## WORK TASK:
Exclude the images and repeat all remaining entries exactly.

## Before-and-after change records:
━━━━━━━━━━━━━━━━━━━━

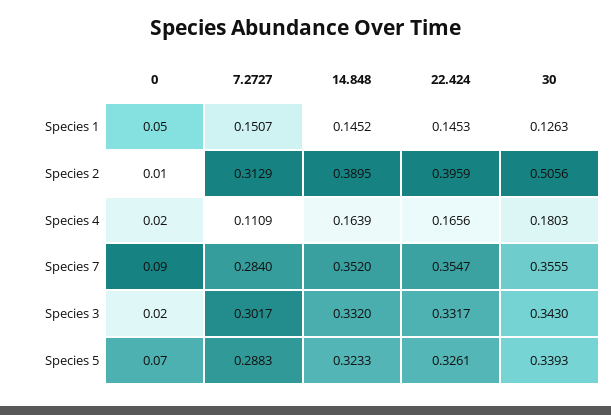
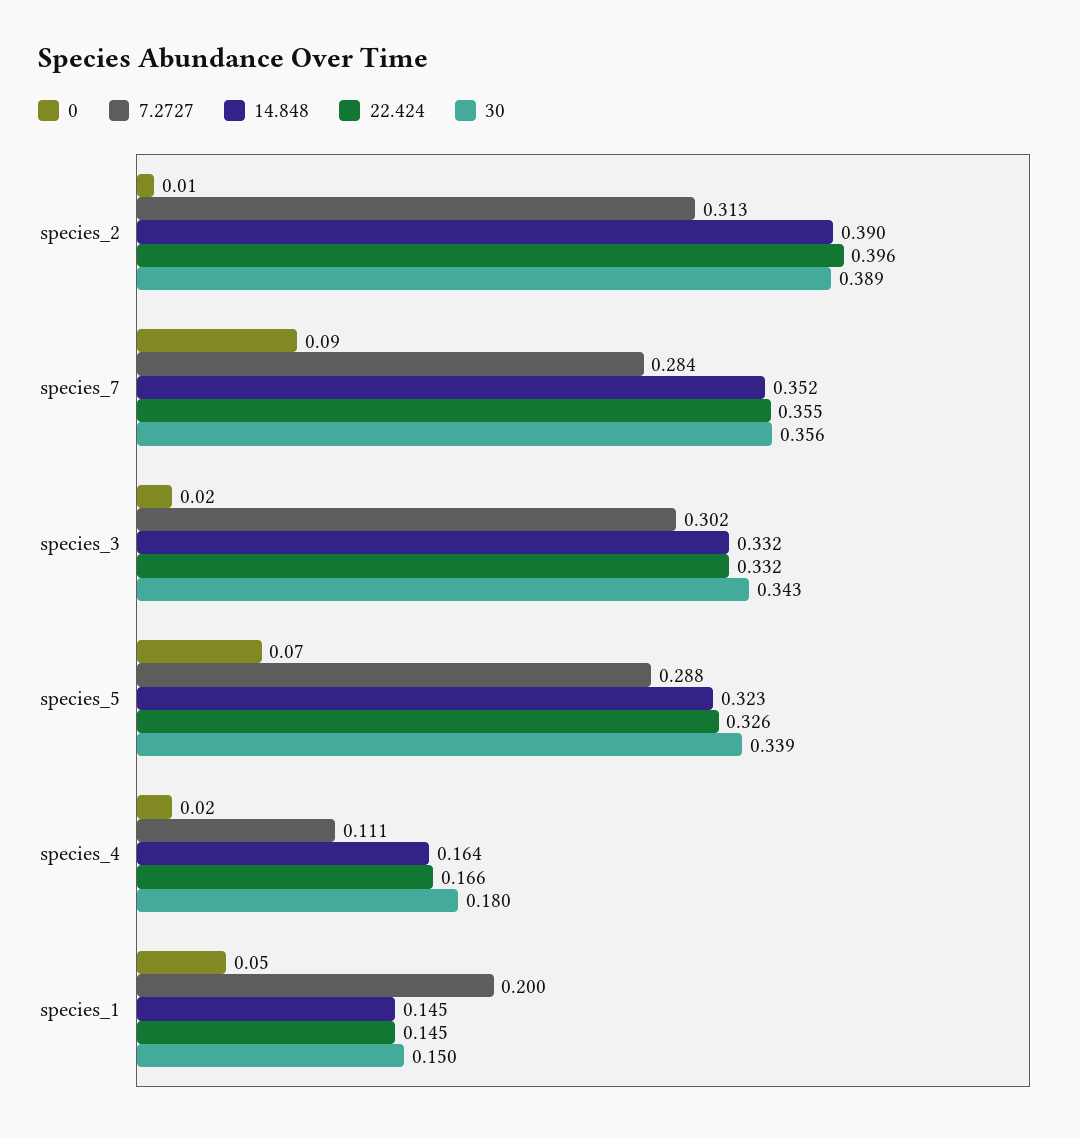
  {
    "0": {
      "Species 1": 0.05,
      "Species 2": 0.01,
      "Species 4": 0.02,
      "Species 7": 0.09,
      "Species 3": 0.02,
      "Species 5": 0.07
    },
    "7.2727": {
-     "Species 1": 0.1507,
+     "Species 1": 0.2,
      "Species 2": 0.3129,
      "Species 4": 0.1109,
      "Species 7": 0.284,
      "Species 3": 0.3017,
      "Species 5": 0.2883
    },
    "14.848": {
      "Species 1": 0.1452,
      "Species 2": 0.3895,
      "Species 4": 0.1639,
      "Species 7": 0.352,
      "Species 3": 0.332,
      "Species 5": 0.3233
    },
    "22.424": {
      "Species 1": 0.1453,
      "Species 2": 0.3959,
      "Species 4": 0.1656,
      "Species 7": 0.3547,
      "Species 3": 0.3317,
      "Species 5": 0.3261
    },
    "30": {
-     "Species 1": 0.1263,
+     "Species 1": 0.15,
-     "Species 2": 0.5056,
+     "Species 2": 0.389,
      "Species 4": 0.1803,
      "Species 7": 0.3555,
      "Species 3": 0.343,
      "Species 5": 0.3393
    }
  }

━━━━━━━━━━━━━━━━━━━━

## RESULT OF THIS TASK:
  {
    "0": {
      "Species 1": 0.05,
      "Species 2": 0.01,
      "Species 4": 0.02,
      "Species 7": 0.09,
      "Species 3": 0.02,
      "Species 5": 0.07
    },
    "7.2727": {
-     "Species 1": 0.1507,
+     "Species 1": 0.2,
      "Species 2": 0.3129,
      "Species 4": 0.1109,
      "Species 7": 0.284,
      "Species 3": 0.3017,
      "Species 5": 0.2883
    },
    "14.848": {
      "Species 1": 0.1452,
      "Species 2": 0.3895,
      "Species 4": 0.1639,
      "Species 7": 0.352,
      "Species 3": 0.332,
      "Species 5": 0.3233
    },
    "22.424": {
      "Species 1": 0.1453,
      "Species 2": 0.3959,
      "Species 4": 0.1656,
      "Species 7": 0.3547,
      "Species 3": 0.3317,
      "Species 5": 0.3261
    },
    "30": {
-     "Species 1": 0.1263,
+     "Species 1": 0.15,
-     "Species 2": 0.5056,
+     "Species 2": 0.389,
      "Species 4": 0.1803,
      "Species 7": 0.3555,
      "Species 3": 0.343,
      "Species 5": 0.3393
    }
  }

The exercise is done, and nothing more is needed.